Yep, that's me, this past Tuesday night. Some of you have seen this on facebook but I know that I have followers that are not yet facebook friends.
So I was swimming laps, trying to whip my bad attitude and my body into shape. I'd been in a bad mood for 2 days. It takes at least 30 laps before I begin to feel it loose its grip on me. I was going for 35. I'd been the only person in that lane the entire time I was swimming. Halfway through lap 34 and without warning I felt an explosion on the top of my head and come out my ears and shoulders. I curled up my legs and my arms just hung there. I heard a lot of yelling and 'oh no' and 'I'm so sorry' being repeated. The air was knocked out of me. A very large and tall guy in his late 20s or early 30s dove backwards off the bulk head into my lane. His head hit my head. How many pounds of pressure was that equal to? I felt someone carrying me in the water and I finally yelled at him to get me out of the pool, sit me on the side. He had blood running down the side of his face and neck - all his thankfully. His head split open he hit me so hard.

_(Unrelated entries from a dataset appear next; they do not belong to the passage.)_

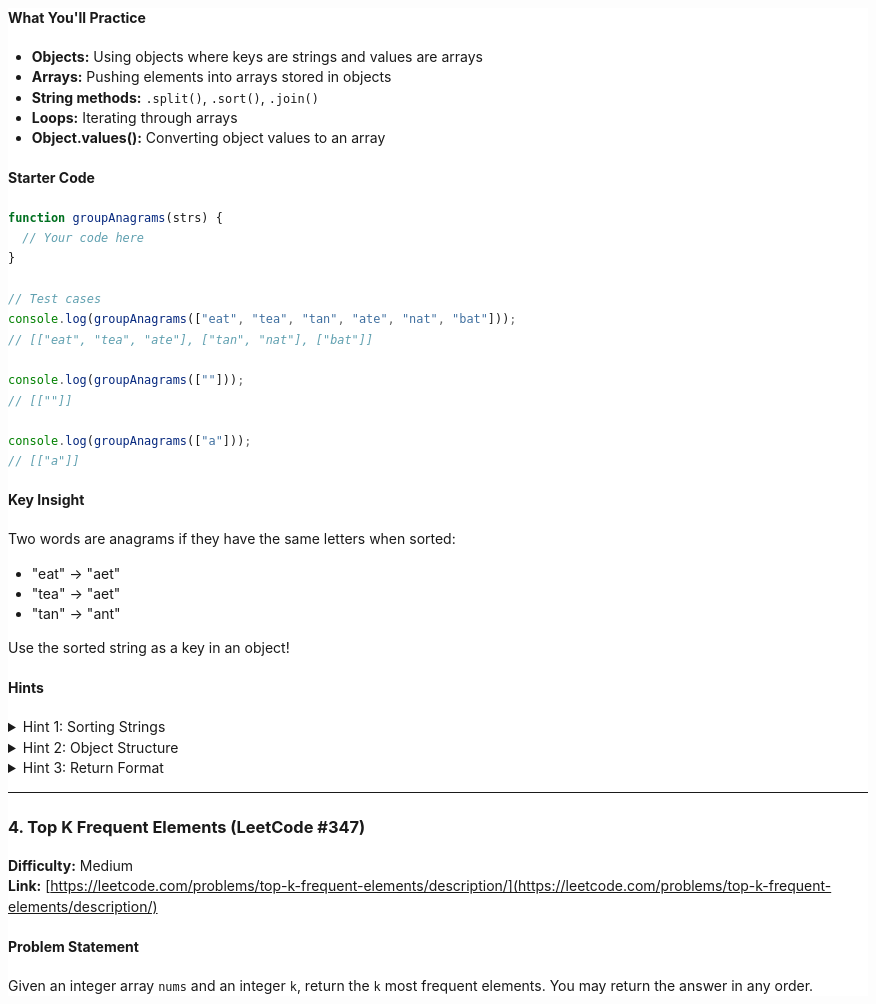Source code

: #### What You'll Practice

- **Objects:** Using objects where keys are strings and values are arrays
- **Arrays:** Pushing elements into arrays stored in objects
- **String methods:** `.split()`, `.sort()`, `.join()`
- **Loops:** Iterating through arrays
- **Object.values():** Converting object values to an array

#### Starter Code

```javascript
function groupAnagrams(strs) {
  // Your code here
}

// Test cases
console.log(groupAnagrams(["eat", "tea", "tan", "ate", "nat", "bat"]));
// [["eat", "tea", "ate"], ["tan", "nat"], ["bat"]]

console.log(groupAnagrams([""]));
// [[""]]

console.log(groupAnagrams(["a"]));
// [["a"]]
```

#### Key Insight

Two words are anagrams if they have the same letters when sorted:
- "eat" → "aet"
- "tea" → "aet"
- "tan" → "ant"

Use the sorted string as a key in an object!

#### Hints

<details><summary>Hint 1: Sorting Strings</summary></details>

<details><summary>Hint 2: Object Structure</summary></details>

<details><summary>Hint 3: Return Format</summary></details>

---

### 4. Top K Frequent Elements (LeetCode #347)

**Difficulty:** Medium  
**Link:** [https://leetcode.com/problems/top-k-frequent-elements/description/](https://leetcode.com/problems/top-k-frequent-elements/description/)

#### Problem Statement

Given an integer array `nums` and an integer `k`, return the `k` most frequent elements. You may return the answer in any order.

I sat there gasping for air. People were rushing around me. I started to cry and I couldn't hold my head up. They had me lay on my back and covered me with warm towels. Then a neck brace. Then they started up the hose with the warm water. I was in pain and in shock and shaking terribly. They called my husband. We also tried my paramedic neighbors because I didn't want to go in an ambulance if I didn't have to. When Tyler got there, they called 911.

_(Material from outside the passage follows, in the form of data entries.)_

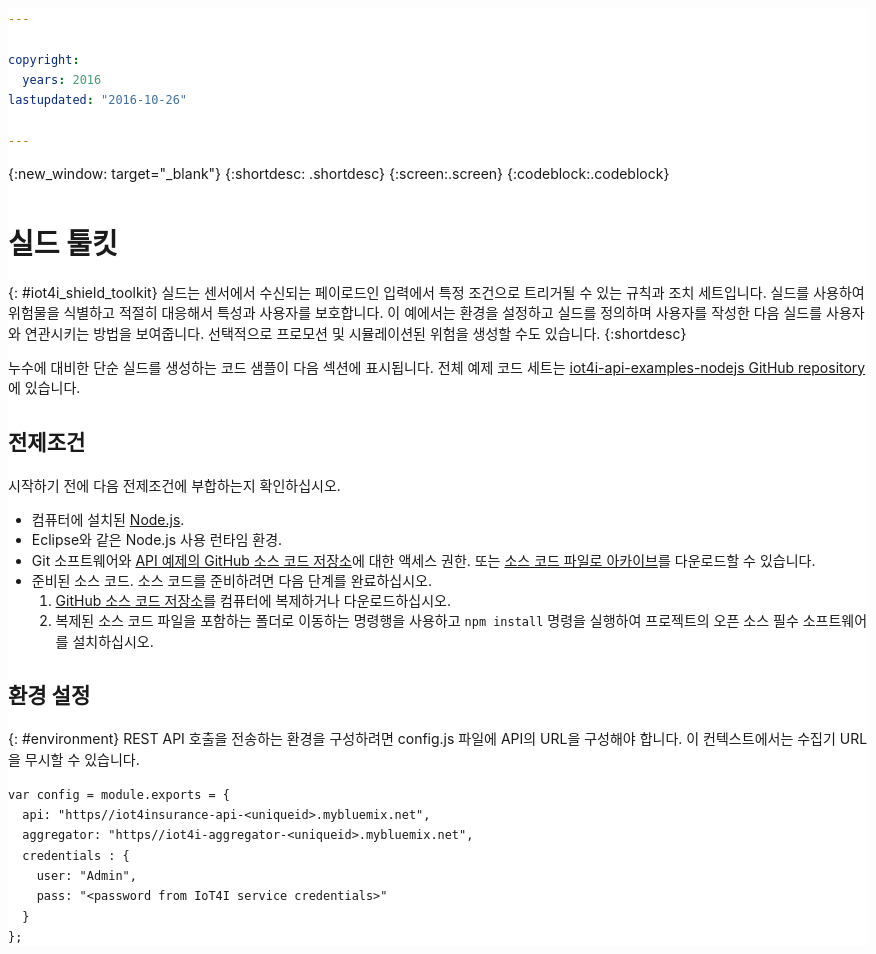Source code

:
 ```yaml
---

copyright:
  years: 2016
lastupdated: "2016-10-26"

---
```




{:new_window: target="\_blank"}
{:shortdesc: .shortdesc}
{:screen:.screen}
{:codeblock:.codeblock}


# 실드 툴킷
{: #iot4i_shield_toolkit}
실드는 센서에서 수신되는 페이로드인 입력에서 특정 조건으로 트리거될 수 있는 규칙과 조치 세트입니다. 실드를 사용하여 위험물을 식별하고 적절히 대응해서 특성과 사용자를 보호합니다. 이 예에서는 환경을 설정하고 실드를 정의하며 사용자를 작성한 다음 실드를 사용자와 연관시키는 방법을 보여줍니다. 선택적으로 프로모션 및 시뮬레이션된 위험을 생성할 수도 있습니다.
{:shortdesc}

누수에 대비한 단순 실드를 생성하는 코드 샘플이 다음 섹션에 표시됩니다. 전체 예제 코드 세트는 [iot4i-api-examples-nodejs GitHub repository](https://github.com/IBM-Bluemix/iot4i-api-examples-nodejs/)에 있습니다. 

## 전제조건
시작하기 전에 다음 전제조건에 부합하는지 확인하십시오. 

- 컴퓨터에 설치된 [Node.js](https://nodejs.org/en/).   
- Eclipse와 같은 Node.js 사용 런타임 환경. 
- Git 소프트웨어와 [API 예제의 GitHub 소스 코드 저장소](https://github.com/IBM-Bluemix/iot4i-api-examples-nodejs)에 대한 액세스 권한.
 또는 [소스 코드 파일로 아카이브](https://github.com/IBM-Bluemix/iot4i-api-examples-nodejs/archive/master.zip)를 다운로드할 수 있습니다. 
- 준비된 소스 코드. 소스 코드를 준비하려면 다음 단계를 완료하십시오. 
  1. [GitHub 소스 코드 저장소](https://github.com/IBM-Bluemix/iot4i-api-examples-nodejs)를 컴퓨터에 복제하거나 다운로드하십시오. 
  2. 복제된 소스 코드 파일을 포함하는 폴더로 이동하는 명령행을 사용하고 `npm install` 명령을 실행하여 프로젝트의 오픈 소스 필수 소프트웨어를 설치하십시오. 

## 환경 설정
{: #environment}
REST API 호출을 전송하는 환경을 구성하려면 config.js 파일에 API의 URL을 구성해야 합니다. 이 컨텍스트에서는 수집기 URL을 무시할 수 있습니다. 

```
var config = module.exports = {
  api: "https//iot4insurance-api-<uniqueid>.mybluemix.net",
  aggregator: "https//iot4i-aggregator-<uniqueid>.mybluemix.net",
  credentials : {
    user: "Admin",
    pass: "<password from IoT4I service credentials>"
  }
};
```
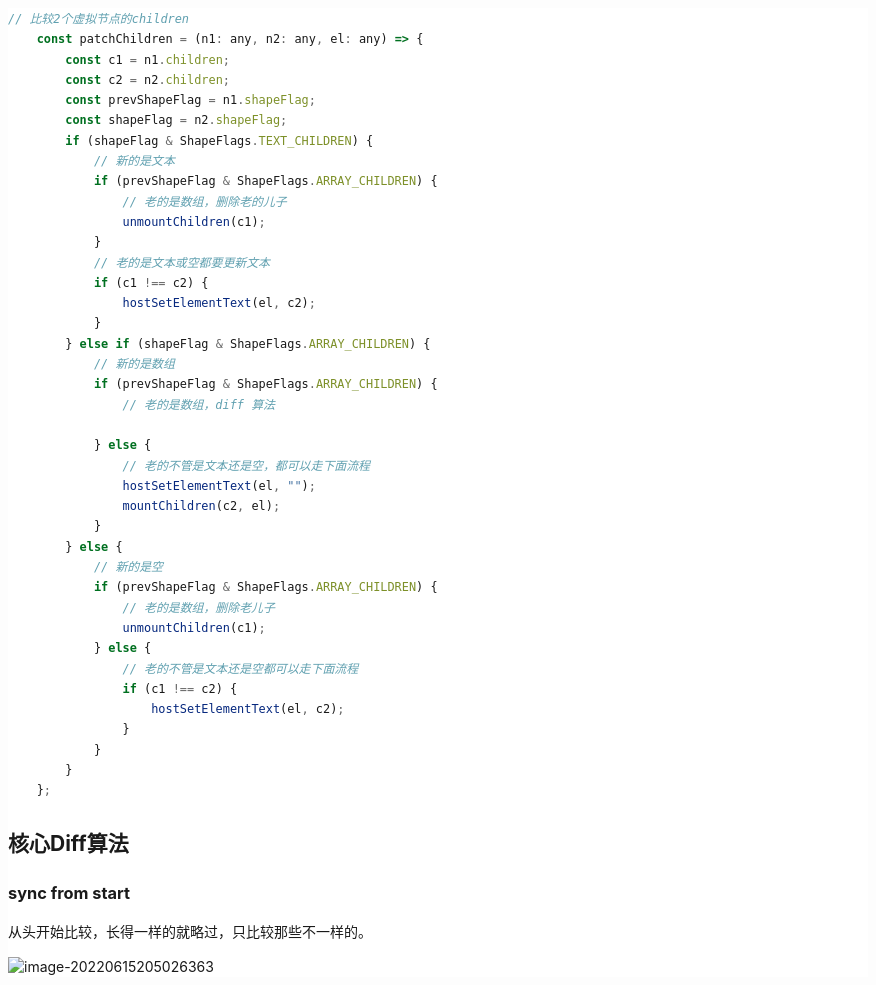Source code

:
 ```js
// 比较2个虚拟节点的children
    const patchChildren = (n1: any, n2: any, el: any) => {
        const c1 = n1.children;
        const c2 = n2.children;
        const prevShapeFlag = n1.shapeFlag;
        const shapeFlag = n2.shapeFlag;
        if (shapeFlag & ShapeFlags.TEXT_CHILDREN) {
            // 新的是文本
            if (prevShapeFlag & ShapeFlags.ARRAY_CHILDREN) {
                // 老的是数组，删除老的儿子
                unmountChildren(c1);
            }
            // 老的是文本或空都要更新文本
            if (c1 !== c2) {
                hostSetElementText(el, c2);
            }
        } else if (shapeFlag & ShapeFlags.ARRAY_CHILDREN) {
            // 新的是数组
            if (prevShapeFlag & ShapeFlags.ARRAY_CHILDREN) {
                // 老的是数组，diff 算法

            } else {
                // 老的不管是文本还是空，都可以走下面流程
                hostSetElementText(el, "");
                mountChildren(c2, el);
            }
        } else {
            // 新的是空
            if (prevShapeFlag & ShapeFlags.ARRAY_CHILDREN) {
                // 老的是数组，删除老儿子
                unmountChildren(c1);
            } else {
                // 老的不管是文本还是空都可以走下面流程
                if (c1 !== c2) {
                    hostSetElementText(el, c2);
                }
            }
        }
    };
```



## 核心Diff算法

### sync from start

从头开始比较，长得一样的就略过，只比较那些不一样的。

![image-20220615205026363](https://yuanchaowhut.oss-cn-hangzhou.aliyuncs.com/images/202206160018283.png)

My daughter's PE coach was there and some of her friends from church. It was comforting to be surrounded by women close to my age. They kept asking me questions like my name, address, phone number. I knew what it was but then I'd forget that I'd said it and ask if I had told them already. Pretty soon my husband was there. Then the sheriff, then the ambulance. They placed the backboard under me and it was freezing cold. I squealed. After all, I was in a wet swim suit. And it was my brand new poly suit and I was determined to make sure no one cut it off of me.

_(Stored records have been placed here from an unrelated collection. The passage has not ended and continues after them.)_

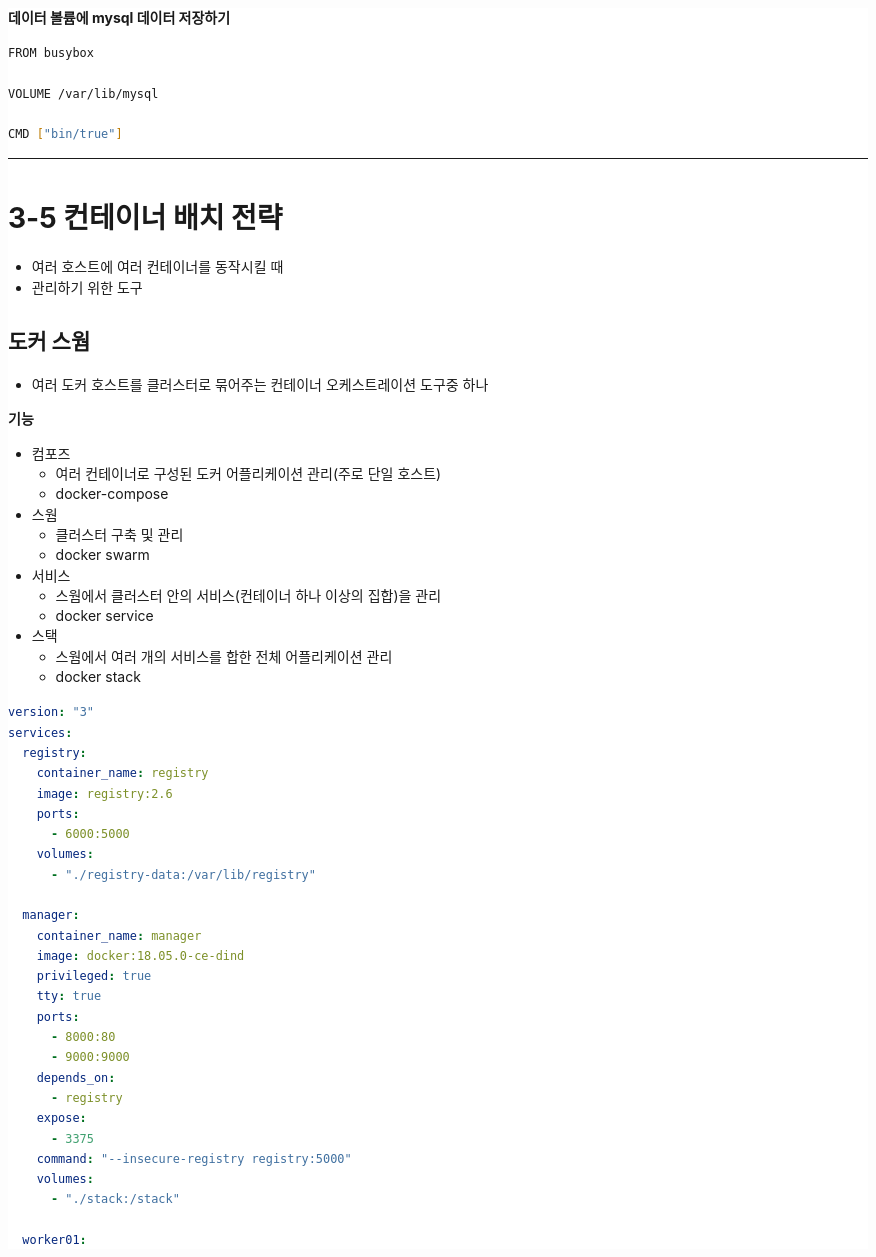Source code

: **데이터 볼륨에 mysql 데이터 저장하기**

```bash
FROM busybox

VOLUME /var/lib/mysql

CMD ["bin/true"]

```

---

# 3-5 컨테이너 배치 전략

- 여러 호스트에 여러 컨테이너를 동작시킬 때
- 관리하기 위한 도구

## 도커 스웜

- 여러 도커 호스트를 클러스터로 묶어주는 컨테이너 오케스트레이션 도구중 하나

**기능**

- 컴포즈
    - 여러 컨테이너로 구성된 도커 어플리케이션 관리(주로 단일 호스트)
    - docker-compose
- 스웜
    - 클러스터 구축 및 관리
    - docker swarm
- 서비스
    - 스웜에서 클러스터 안의 서비스(컨테이너 하나 이상의 집합)을 관리
    - docker service
- 스택
    - 스웜에서 여러 개의 서비스를 합한 전체 어플리케이션 관리
    - docker stack

```yaml
version: "3"
services:
  registry:
    container_name: registry
    image: registry:2.6
    ports:
      - 6000:5000
    volumes:
      - "./registry-data:/var/lib/registry"

  manager:
    container_name: manager
    image: docker:18.05.0-ce-dind
    privileged: true
    tty: true
    ports:
      - 8000:80
      - 9000:9000
    depends_on:
      - registry
    expose:
      - 3375
    command: "--insecure-registry registry:5000"
    volumes:
      - "./stack:/stack"

  worker01:
```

I went to the ER in the ambulance. The medic knew my Dad from Life Flight. There was a huge crowd of doctors and nurses waiting for me. I was worried about my neck and they were worried about bleeding in the brain. So I had a CT scan right away form the top of my head to the base of my ribs. They said it was fine (relief) but that I had soft tissue damage which would be better seen in an MRI in 4 or 5 days. So we just have to wait and see how I'm doing when I reach the 5 day mark.
I think Wednesday was worse than Tuesday pain wise. And I've been taking it very easy today. I was finally able to eat today. Last night my parents came up to see me. Then later our new Bishopric came over. Yesterday the scoutmaster called my husband to find out how I was. He said it was one of his leaders that had hurt me and he was so worried about me that he didn't sleep all night. The lifeguard was worried too and his mom, who runs the pool and coaches the swim teams, called me last night and left a message. Amber, thanks for doing my daughter's hair for school. Grandpa and Grandma, thanks for keeping my children overnight.
It's been crazy and it hurts a lot. I am really lucky apparently but since this is my 3rd time being strapped to a backboard and 4 ambulance ride and having done the whole chemo and radiation thing too, this is really getting old. I just wonder how a little person like myself has survived so many crazy ordeals. Such a miracle. Anyway, enough for today. I'm pretty nauseated and better crawl back in bed. I can't hold my head up with out support for very long. And if this post doesn't make much sense or if I've left anything important out, blame the pain meds and muscle relaxers.